The countdown to spring is officially ON. Only one week from today and we will be basking in the warm spring sunshine while relishing the bright blossoms and luscious greens that will line the charming streets of Philly… supposedly. Well even if “spring” as we know it takes a little bit longer to arrive this year, remember, summer bodies are built in the winter! So, the longer the winter, the better the bod. Or at least that’s what I’m telling myself.

So in honor of the 7 official days of winter remaining, here is our 7 for 7 challenge: Stick to these 7 tips for the next 7 days and finish this winter season with a bang.

1. Hydrate. Up your water intake and enjoy all kinds of benefits including but not limited to; better workouts, more energy, better digestion, and better skin. My latest thing is after brushing my teeth in the morning, I try to drink 10 big sips of water (or a full glass). It wakes your body up and lets your system know it’s time to get going.

2. Sleep. At least 7 hours every night this week (including the weekend).

3. Go natural. Focus on eating whole foods – fruits, veggies, lean meat and fish. Avoid anything processed (hint: if it comes packaged in a bag or box beware).

4. Winter Whites. Cut out the “comfort food” / white carbs that can become a go-to in the cold winter months. Try to stick to foods with more color and more nutrients to keep energy levels up and extra pounds down.

5. Try something new. As you prepare to switch it up for spring, try to expand your horizons outside of the normal routine.
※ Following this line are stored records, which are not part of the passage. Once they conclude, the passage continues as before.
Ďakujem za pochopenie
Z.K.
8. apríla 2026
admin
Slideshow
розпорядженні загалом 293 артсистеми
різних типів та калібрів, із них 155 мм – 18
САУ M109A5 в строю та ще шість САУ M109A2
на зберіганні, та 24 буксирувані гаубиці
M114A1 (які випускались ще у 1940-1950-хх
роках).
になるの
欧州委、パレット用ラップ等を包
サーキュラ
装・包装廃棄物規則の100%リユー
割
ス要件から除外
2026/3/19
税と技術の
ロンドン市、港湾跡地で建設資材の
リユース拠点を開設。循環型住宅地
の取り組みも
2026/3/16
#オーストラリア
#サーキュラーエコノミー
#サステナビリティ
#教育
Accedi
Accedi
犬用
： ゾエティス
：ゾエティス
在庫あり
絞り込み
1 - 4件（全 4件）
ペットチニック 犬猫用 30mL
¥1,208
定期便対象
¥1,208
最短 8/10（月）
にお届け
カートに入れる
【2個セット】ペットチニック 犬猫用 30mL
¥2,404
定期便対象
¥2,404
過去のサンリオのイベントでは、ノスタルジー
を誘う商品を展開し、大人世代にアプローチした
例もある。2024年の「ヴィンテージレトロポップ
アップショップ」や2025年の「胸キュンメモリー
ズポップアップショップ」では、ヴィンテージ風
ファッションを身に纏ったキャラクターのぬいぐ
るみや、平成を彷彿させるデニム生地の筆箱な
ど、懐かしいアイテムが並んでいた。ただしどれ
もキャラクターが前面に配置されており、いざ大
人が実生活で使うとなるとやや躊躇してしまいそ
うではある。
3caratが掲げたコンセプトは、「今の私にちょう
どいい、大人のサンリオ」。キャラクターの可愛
If you’ve been stuck in a gym to avoid the frigid temps, try something outside. If you’ve been on a cardio kick, try adding in some yoga or a lower-impact option to give your joints a break from the stress of running.

6. Stretch it out. Getting to a yoga class once a week is great, but research has shown that the benefit of a little bit of stretching every day is actually greater than one hour long yoga session every 5 days. 10 minutes of stretching/yoga every morning is a great way to start your day, and within a week you will see improvement in your flexibility.

7. Crunch time. Up the ante on your summer six-pack by tacking on 10 minutes of ab work before bed every night.